Source data Start Marker

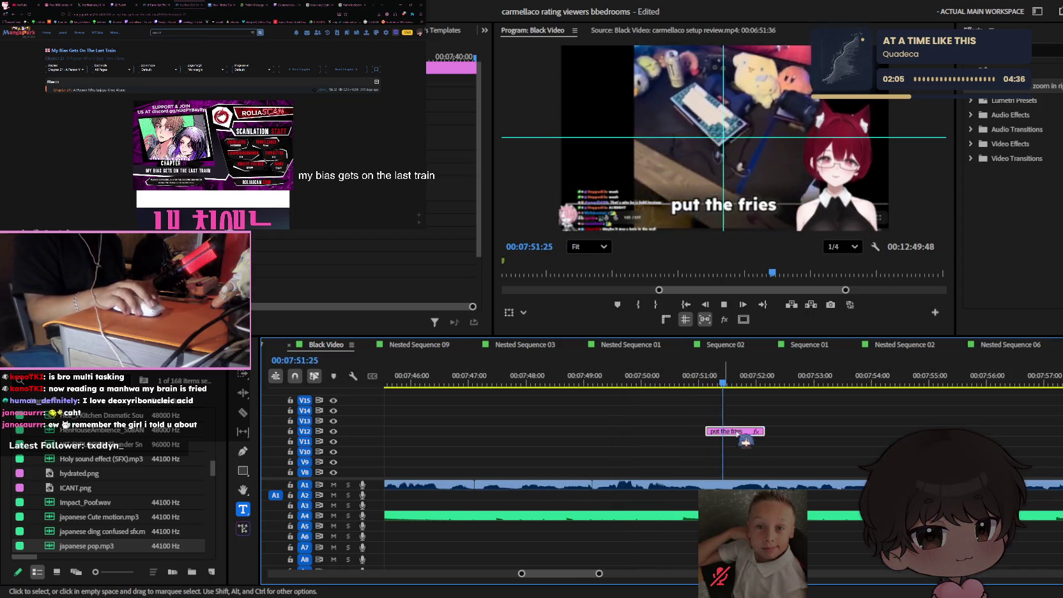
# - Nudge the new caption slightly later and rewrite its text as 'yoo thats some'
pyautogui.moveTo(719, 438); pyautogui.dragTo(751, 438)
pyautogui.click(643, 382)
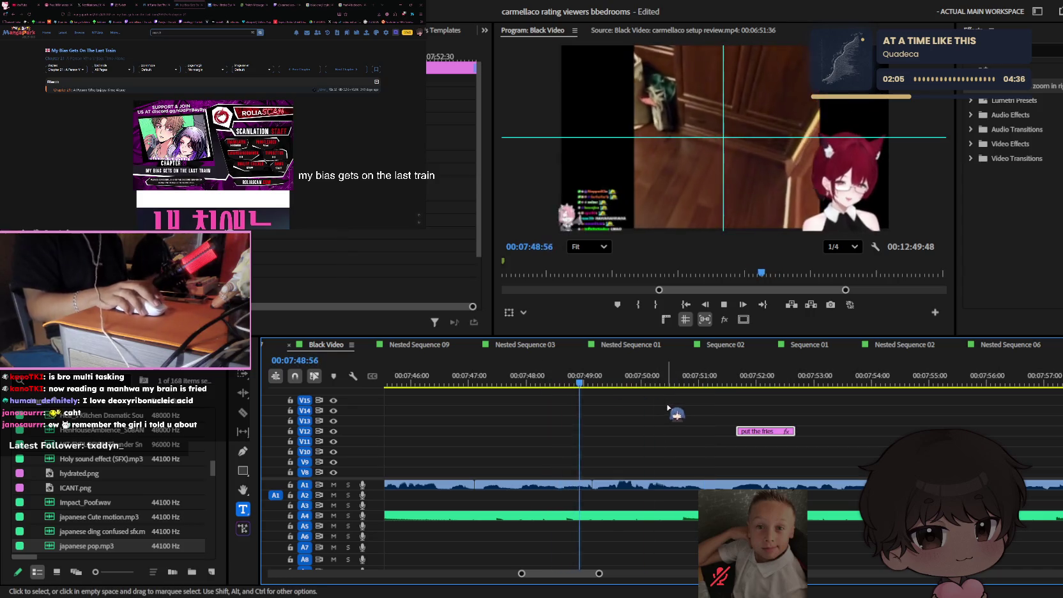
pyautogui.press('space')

Source data End Marker

◆ Directions ◆
In your reply, every line of the material should appear exactly as written, and no picture should.

◆ Output ◆
# - Nudge the new caption slightly later and rewrite its text as 'yoo thats some'
pyautogui.moveTo(719, 438); pyautogui.dragTo(751, 438)
pyautogui.click(643, 382)
pyautogui.press('space')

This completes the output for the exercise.